** Opening Passage for review block **

DG Digital – Is Post-Ideologic Technocracy the Way?

There is talk around Place Lux and Schuman that the new Commission should appoint a DG Digital to ensure that the digital perspective is represented in EU policy. But what is the digital perspective?

There are two competing views on how to describe and understand digital networks. (A little simplified, sure, but bear with me.) One is the idea that digital technology is an outside force that cannot and should not be stopped or interfered with. We can call this techno-centrism – it has many evangelists, one prime example is Kevin Kelly (author of What Technology Wants and much more).The other view, let’s call it techno-scepticism, rather sees the technology as a consequence of human decisions, conflicting business interests, regulation and such. Thinkers like Jaron Lanier and Evgeny Morozov are perhaps the most prominent representatives of this idea. Which of the two perspectives you prefer has fundamental implications for policy. It should also come as no surprise that Netopia subscribes to the techno-sceptic view.

** Closing Passage for review block **
** Opening Given data block **

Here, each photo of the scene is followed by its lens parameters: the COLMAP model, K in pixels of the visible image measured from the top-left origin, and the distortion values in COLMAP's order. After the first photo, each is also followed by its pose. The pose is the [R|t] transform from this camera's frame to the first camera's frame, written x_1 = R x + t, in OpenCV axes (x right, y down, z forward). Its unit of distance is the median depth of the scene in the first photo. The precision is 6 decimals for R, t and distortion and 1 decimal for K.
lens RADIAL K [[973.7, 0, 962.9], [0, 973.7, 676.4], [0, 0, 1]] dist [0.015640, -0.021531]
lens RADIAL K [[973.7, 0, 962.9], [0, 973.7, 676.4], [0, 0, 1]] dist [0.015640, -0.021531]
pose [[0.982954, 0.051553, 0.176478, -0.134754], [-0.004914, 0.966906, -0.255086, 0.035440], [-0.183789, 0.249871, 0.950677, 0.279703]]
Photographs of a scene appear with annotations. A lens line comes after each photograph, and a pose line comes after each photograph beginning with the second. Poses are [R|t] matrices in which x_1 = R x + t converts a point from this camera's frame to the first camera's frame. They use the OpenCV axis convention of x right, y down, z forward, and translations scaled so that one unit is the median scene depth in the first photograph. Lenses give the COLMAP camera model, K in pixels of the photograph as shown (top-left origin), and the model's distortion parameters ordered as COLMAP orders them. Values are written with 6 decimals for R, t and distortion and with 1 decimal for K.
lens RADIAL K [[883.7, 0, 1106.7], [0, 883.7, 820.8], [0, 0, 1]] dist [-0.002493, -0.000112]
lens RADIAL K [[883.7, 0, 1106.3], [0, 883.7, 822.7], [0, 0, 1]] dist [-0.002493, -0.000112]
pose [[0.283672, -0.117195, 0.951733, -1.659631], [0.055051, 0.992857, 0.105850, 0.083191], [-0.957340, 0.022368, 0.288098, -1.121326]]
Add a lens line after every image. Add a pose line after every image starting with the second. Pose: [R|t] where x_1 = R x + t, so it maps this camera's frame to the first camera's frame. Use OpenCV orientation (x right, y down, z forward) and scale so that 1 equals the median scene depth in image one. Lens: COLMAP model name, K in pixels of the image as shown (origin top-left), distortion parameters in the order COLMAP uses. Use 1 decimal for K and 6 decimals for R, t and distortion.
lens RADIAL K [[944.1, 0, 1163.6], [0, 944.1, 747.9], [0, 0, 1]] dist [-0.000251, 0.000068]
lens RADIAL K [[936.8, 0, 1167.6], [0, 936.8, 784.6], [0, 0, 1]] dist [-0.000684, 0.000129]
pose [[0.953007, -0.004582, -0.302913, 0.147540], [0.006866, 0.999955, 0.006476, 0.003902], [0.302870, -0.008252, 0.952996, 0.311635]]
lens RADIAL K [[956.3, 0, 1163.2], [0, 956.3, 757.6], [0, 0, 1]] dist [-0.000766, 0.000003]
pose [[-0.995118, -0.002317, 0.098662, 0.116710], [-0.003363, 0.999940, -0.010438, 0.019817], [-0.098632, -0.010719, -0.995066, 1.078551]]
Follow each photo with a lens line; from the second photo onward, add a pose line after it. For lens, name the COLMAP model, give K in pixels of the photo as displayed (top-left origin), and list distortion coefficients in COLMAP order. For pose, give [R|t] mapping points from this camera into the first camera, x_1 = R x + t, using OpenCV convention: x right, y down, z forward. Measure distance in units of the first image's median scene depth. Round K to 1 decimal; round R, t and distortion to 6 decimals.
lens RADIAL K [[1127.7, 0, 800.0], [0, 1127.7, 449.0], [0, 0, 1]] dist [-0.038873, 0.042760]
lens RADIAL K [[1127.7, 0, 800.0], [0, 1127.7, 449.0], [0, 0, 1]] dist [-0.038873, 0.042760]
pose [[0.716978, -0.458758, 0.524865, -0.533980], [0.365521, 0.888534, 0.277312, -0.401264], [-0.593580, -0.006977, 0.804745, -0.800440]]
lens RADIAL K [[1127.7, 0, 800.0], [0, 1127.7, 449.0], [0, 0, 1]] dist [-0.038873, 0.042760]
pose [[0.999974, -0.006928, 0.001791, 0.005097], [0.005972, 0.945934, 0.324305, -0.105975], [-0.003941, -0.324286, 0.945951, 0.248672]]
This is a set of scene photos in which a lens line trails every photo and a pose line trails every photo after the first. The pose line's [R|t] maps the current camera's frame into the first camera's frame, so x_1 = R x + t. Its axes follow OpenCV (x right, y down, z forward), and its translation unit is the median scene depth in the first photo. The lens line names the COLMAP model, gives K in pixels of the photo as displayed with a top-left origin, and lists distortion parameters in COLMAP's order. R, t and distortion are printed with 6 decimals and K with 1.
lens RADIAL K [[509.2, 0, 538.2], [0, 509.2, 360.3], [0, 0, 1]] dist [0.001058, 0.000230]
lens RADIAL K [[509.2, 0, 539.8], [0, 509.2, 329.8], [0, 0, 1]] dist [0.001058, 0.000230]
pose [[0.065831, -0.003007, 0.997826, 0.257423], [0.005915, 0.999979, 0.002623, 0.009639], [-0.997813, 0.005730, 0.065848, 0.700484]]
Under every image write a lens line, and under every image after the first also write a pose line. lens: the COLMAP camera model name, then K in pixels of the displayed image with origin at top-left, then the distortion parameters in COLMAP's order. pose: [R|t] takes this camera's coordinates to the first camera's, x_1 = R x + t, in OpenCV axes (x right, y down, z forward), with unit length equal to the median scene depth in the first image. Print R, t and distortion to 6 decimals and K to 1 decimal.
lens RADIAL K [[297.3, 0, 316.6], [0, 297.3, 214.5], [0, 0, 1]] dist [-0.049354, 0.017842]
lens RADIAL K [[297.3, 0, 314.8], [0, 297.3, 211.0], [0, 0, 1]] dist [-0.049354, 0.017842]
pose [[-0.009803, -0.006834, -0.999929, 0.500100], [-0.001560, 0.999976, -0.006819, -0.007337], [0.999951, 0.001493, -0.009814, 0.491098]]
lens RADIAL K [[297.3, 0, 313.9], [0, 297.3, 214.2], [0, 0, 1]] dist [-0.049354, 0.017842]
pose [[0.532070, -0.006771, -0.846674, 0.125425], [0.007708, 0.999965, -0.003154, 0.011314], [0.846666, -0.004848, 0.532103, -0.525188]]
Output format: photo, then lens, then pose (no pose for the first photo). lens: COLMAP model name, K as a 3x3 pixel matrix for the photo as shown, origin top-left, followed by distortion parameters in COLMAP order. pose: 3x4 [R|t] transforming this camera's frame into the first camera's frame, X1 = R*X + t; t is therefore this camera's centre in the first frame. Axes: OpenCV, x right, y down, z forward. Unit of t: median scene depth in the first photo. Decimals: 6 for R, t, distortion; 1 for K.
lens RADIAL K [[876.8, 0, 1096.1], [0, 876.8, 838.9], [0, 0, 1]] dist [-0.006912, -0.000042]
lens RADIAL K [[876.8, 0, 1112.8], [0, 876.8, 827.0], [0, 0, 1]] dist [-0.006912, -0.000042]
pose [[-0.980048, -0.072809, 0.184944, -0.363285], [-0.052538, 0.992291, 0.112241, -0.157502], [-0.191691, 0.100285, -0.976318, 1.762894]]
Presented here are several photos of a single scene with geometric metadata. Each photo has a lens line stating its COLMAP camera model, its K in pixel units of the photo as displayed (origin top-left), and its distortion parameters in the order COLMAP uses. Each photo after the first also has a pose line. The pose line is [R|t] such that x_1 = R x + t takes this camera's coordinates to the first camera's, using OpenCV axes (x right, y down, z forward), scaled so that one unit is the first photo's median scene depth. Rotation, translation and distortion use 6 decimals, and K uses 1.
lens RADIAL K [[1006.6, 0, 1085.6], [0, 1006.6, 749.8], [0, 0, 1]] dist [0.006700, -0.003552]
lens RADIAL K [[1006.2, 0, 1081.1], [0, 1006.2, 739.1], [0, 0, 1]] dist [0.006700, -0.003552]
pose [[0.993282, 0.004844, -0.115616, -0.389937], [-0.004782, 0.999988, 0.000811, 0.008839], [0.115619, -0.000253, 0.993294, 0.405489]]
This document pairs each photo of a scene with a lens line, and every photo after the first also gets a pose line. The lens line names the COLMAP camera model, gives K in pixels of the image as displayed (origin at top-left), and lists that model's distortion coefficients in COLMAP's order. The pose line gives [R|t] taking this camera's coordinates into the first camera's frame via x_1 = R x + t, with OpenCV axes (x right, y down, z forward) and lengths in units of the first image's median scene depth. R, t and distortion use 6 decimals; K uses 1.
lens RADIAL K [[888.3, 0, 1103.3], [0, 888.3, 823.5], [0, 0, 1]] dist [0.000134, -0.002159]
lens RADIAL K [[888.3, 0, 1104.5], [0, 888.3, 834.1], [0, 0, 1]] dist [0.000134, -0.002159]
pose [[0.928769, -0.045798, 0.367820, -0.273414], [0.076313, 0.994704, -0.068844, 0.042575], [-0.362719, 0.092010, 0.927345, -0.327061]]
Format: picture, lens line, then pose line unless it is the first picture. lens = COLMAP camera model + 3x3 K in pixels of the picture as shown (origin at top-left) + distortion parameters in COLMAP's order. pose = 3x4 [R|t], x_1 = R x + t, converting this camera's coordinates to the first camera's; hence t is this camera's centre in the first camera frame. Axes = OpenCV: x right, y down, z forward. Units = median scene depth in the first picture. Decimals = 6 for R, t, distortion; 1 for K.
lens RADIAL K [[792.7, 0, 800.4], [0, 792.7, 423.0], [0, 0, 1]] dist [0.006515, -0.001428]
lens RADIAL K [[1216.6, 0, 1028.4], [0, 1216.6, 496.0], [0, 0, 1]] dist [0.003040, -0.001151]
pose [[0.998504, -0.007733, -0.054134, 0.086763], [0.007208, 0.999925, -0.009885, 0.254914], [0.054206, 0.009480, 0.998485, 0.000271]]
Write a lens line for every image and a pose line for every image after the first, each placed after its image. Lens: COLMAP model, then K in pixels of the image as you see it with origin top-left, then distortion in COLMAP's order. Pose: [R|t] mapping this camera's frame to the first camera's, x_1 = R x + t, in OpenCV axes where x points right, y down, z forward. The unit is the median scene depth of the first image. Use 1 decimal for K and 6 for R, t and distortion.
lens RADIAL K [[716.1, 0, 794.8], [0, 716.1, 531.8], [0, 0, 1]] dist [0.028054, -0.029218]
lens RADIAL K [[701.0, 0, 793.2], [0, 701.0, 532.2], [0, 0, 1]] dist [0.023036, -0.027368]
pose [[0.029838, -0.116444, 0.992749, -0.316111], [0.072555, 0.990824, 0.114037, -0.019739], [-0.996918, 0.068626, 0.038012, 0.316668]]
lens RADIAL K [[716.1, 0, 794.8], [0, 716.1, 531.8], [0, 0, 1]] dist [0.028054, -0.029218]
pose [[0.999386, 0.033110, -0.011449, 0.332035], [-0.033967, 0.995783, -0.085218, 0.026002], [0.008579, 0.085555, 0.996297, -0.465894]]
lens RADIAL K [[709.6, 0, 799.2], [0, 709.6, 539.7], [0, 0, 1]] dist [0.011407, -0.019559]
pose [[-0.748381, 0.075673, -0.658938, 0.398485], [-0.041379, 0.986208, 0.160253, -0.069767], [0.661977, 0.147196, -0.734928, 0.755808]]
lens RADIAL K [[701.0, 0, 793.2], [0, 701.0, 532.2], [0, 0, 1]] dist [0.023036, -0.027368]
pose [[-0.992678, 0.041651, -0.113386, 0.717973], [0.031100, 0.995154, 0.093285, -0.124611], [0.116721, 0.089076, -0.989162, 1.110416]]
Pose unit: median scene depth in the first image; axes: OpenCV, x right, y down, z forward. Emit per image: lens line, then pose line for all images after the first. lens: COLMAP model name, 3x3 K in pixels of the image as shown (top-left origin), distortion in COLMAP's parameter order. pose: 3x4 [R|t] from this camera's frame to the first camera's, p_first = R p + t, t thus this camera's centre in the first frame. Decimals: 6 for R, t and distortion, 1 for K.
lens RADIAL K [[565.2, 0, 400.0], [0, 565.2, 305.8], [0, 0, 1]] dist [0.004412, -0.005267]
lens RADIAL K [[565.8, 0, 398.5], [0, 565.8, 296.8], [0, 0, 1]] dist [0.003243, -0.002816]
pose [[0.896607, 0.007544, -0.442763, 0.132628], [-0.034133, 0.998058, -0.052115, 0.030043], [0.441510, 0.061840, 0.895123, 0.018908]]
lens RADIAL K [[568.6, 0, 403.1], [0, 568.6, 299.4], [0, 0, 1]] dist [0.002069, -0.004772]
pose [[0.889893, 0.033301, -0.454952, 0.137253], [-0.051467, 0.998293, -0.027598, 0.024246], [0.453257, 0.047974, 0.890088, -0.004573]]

** Closing Given data block **

* Activities:
1. Output the DG Digital passage verbatim, beginning at the words "There are two" and stopping after "the techno-sceptic view.".
2. In the DG Digital passage, which thinkers are named as the most prominent representatives of the second view?
3. Summarize the DG Digital passage in two sentences.
The records aren't needed for any of this work.

* Results in order:
1.
There are two competing views on how to describe and understand digital networks. (A little simplified, sure, but bear with me.) One is the idea that digital technology is an outside force that cannot and should not be stopped or interfered with. We can call this techno-centrism – it has many evangelists, one prime example is Kevin Kelly (author of What Technology Wants and much more).The other view, let’s call it techno-scepticism, rather sees the technology as a consequence of human decisions, conflicting business interests, regulation and such. Thinkers like Jaron Lanier and Evgeny Morozov are perhaps the most prominent representatives of this idea. Which of the two perspectives you prefer has fundamental implications for policy. It should also come as no surprise that Netopia subscribes to the techno-sceptic view.

2. Jaron Lanier and Evgeny Morozov.

3. Amid talk that the new Commission should appoint a DG Digital to represent the digital perspective in EU policy, the passage asks what that perspective actually is. It contrasts a view of digital technology as an outside force that should not be interfered with and a view of it as the consequence of human decisions, business interests and regulation, says the choice has fundamental implications for policy, and states that Netopia holds the second view.